_Data to use:_

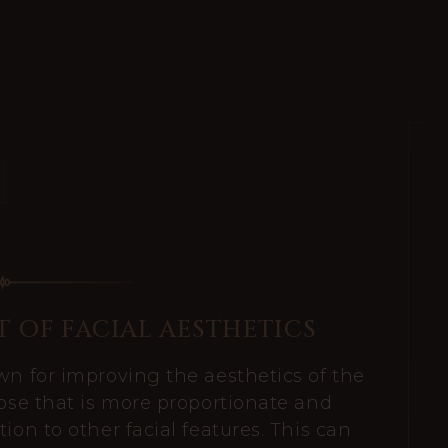
 OF FACIAL AESTHETICS
wn for improving the aesthetics of the
nose that is more proportionate and
ion to other facial features. This can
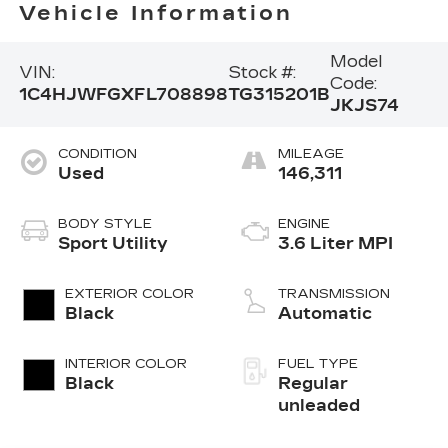
Vehicle Information
Model
VIN:
Stock #:
Code:
1C4HJWFGXFL708898
TG315201B
JKJS74
CONDITION
MILEAGE
Used
146,311
BODY STYLE
ENGINE
Sport Utility
3.6 Liter MPI
EXTERIOR COLOR
TRANSMISSION
Black
Automatic
INTERIOR COLOR
FUEL TYPE
Black
Regular
unleaded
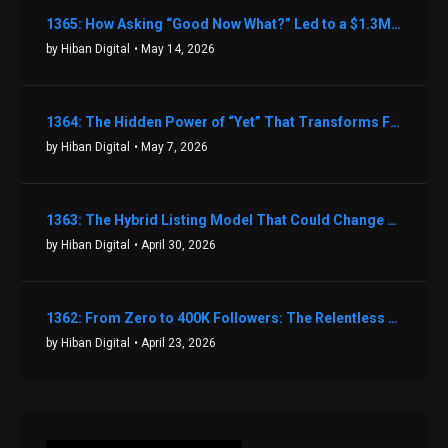
1365: How Asking “Good Now What?” Led to a $1.3M Black Friday Offer in Just Two Weeks with Brian Luebben
by Hiban Digital
• May 14, 2026
1364: The Hidden Power of “Yet” That Transforms Fear into Success in Real Estate with John Flynn
by Hiban Digital
• May 7, 2026
1363: The Hybrid Listing Model That Could Change Your Real Estate Game With Aaron Bihl
by Hiban Digital
• April 30, 2026
1362: From Zero to 400K Followers: The Relentless Action & Testing Method That Works with Keegan Shivers
by Hiban Digital
• April 23, 2026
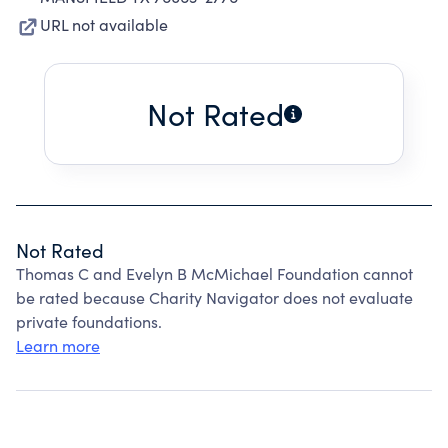
URL not available
Not Rated
Not Rated
Thomas C and Evelyn B McMichael Foundation cannot
be rated because Charity Navigator does not evaluate
private foundations.
Learn more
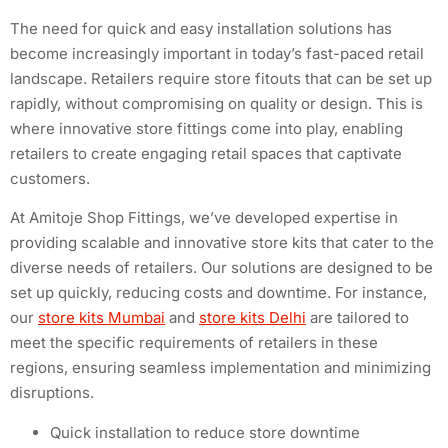
The need for quick and easy installation solutions has
become increasingly important in today’s fast-paced retail
landscape. Retailers require store fitouts that can be set up
rapidly, without compromising on quality or design. This is
where innovative store fittings come into play, enabling
retailers to create engaging retail spaces that captivate
customers.
At Amitoje Shop Fittings, we’ve developed expertise in
providing scalable and innovative store kits that cater to the
diverse needs of retailers. Our solutions are designed to be
set up quickly, reducing costs and downtime. For instance,
our
store kits Mumbai
and
store kits Delhi
are tailored to
meet the specific requirements of retailers in these
regions, ensuring seamless implementation and minimizing
disruptions.
Quick installation to reduce store downtime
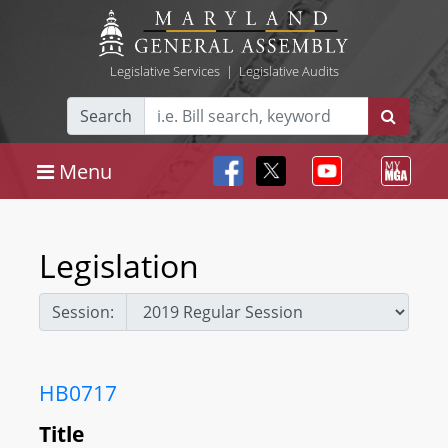
Legislative Services
|
Legislative Audits
Search
Menu
Legislation
Session:
HB0717
Title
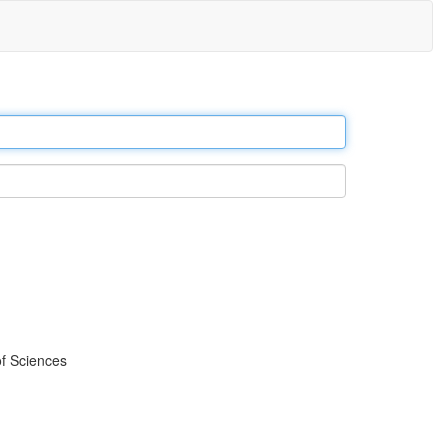
f Sciences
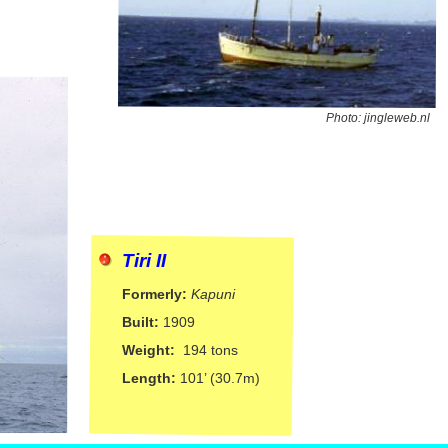
Photo: jingleweb.nl
Tiri II
Formerly:
Kapuni
Built:
1909
Weight:
194 tons
Length:
101’ (30.7m)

_Directions for this task:_ Retype, exactly as written, each line from the one containing "May 7, 2026" through the end of the data above, and leave out every picture.

_Exercise solution:_
• May 7, 2026
1363: The Hybrid Listing Model That Could Change Your Real Estate Game With Aaron Bihl
by Hiban Digital
• April 30, 2026
1362: From Zero to 400K Followers: The Relentless Action & Testing Method That Works with Keegan Shivers
by Hiban Digital
• April 23, 2026
URL not available
Not Rated
Not Rated
Thomas C and Evelyn B McMichael Foundation cannot
be rated because Charity Navigator does not evaluate
private foundations.
Learn more
The need for quick and easy installation solutions has
become increasingly important in today’s fast-paced retail
landscape. Retailers require store fitouts that can be set up
rapidly, without compromising on quality or design. This is
where innovative store fittings come into play, enabling
retailers to create engaging retail spaces that captivate
customers.
At Amitoje Shop Fittings, we’ve developed expertise in
providing scalable and innovative store kits that cater to the
diverse needs of retailers. Our solutions are designed to be
set up quickly, reducing costs and downtime. For instance,
our
store kits Mumbai
and
store kits Delhi
are tailored to
meet the specific requirements of retailers in these
regions, ensuring seamless implementation and minimizing
disruptions.
Quick installation to reduce store downtime
Legislative Services
|
Legislative Audits
Search
Menu
Legislation
Session:
HB0717
Title
f Sciences
Photo: jingleweb.nl
Tiri II
Formerly:
Kapuni
Built:
1909
Weight:
194 tons
Length:
101’ (30.7m)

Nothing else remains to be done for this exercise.